ISBN: 978-1-107-65148-7
Thomas G. Matyók
US Air Force Negotiation Center
Along comes a book precisely when it is needed. Ho-Won Jeong’s International Negotiation: Process and Strategies is that book. Jeong’s work provides a framework within which negotiators can analyze, observe, and predict negotiator behavior as well as negotiation processes. Considering the complexities of modern conflicts that appear to have no conclusion, leader competency in international negotiation must be an uncontested skill. Jeong’s work is grounded in theories that undergird negotiation as well as peace and conflict studies, and the text does an excellent job of speaking to negotiators’ real-world challenges in environments where information is contradictory, ambiguous, and incomplete. Jeong persuasively notes how negotiation is a strategic interaction. What we often observe in our study of conflict dynamics is an attempt to outbid each other.
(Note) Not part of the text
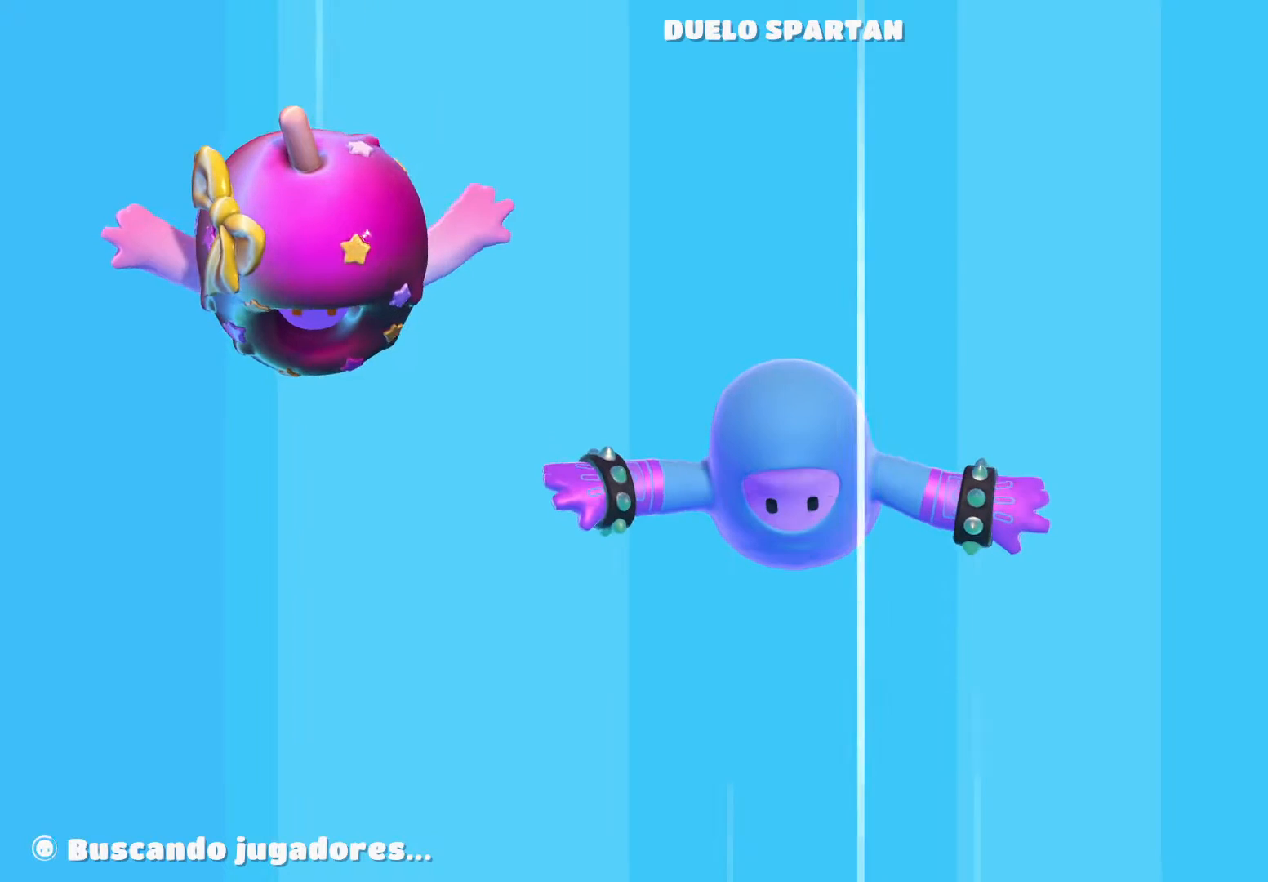
{"buttons": [], "left_stick": "center", "right_stick": "center", "events": []}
Parties’ interests can quickly slip into competitive bargaining with a goal of ‘winning’ at all costs. Of course, the idea of winning engagements establishes an unsustainable, conflict-laden future where all are seen as potential competitors rather than partners. Professor Jeong presents a compelling argument throughout his work that as we confront conflicts in complex environments the negotiation process itself must become more complex as well. This occurs by bringing more participants to the process. Of course, more participant voices require deeper and more nuanced negotiation strategies and procedures that attempt to reconcile. Clearly, Ho-Won Jeong’s International Negotiation: Process and Strategies should be read, highlighted, and dog-eared by those who negotiate at tactical, operational, and strategic levels of analysis. Overall, the themes covered in the text include ‘strategic interaction’, ‘rationality’, ‘incomplete information’, and the negotiation process, outcomes, and assessment that inform each other in complex, international, multilateral environments.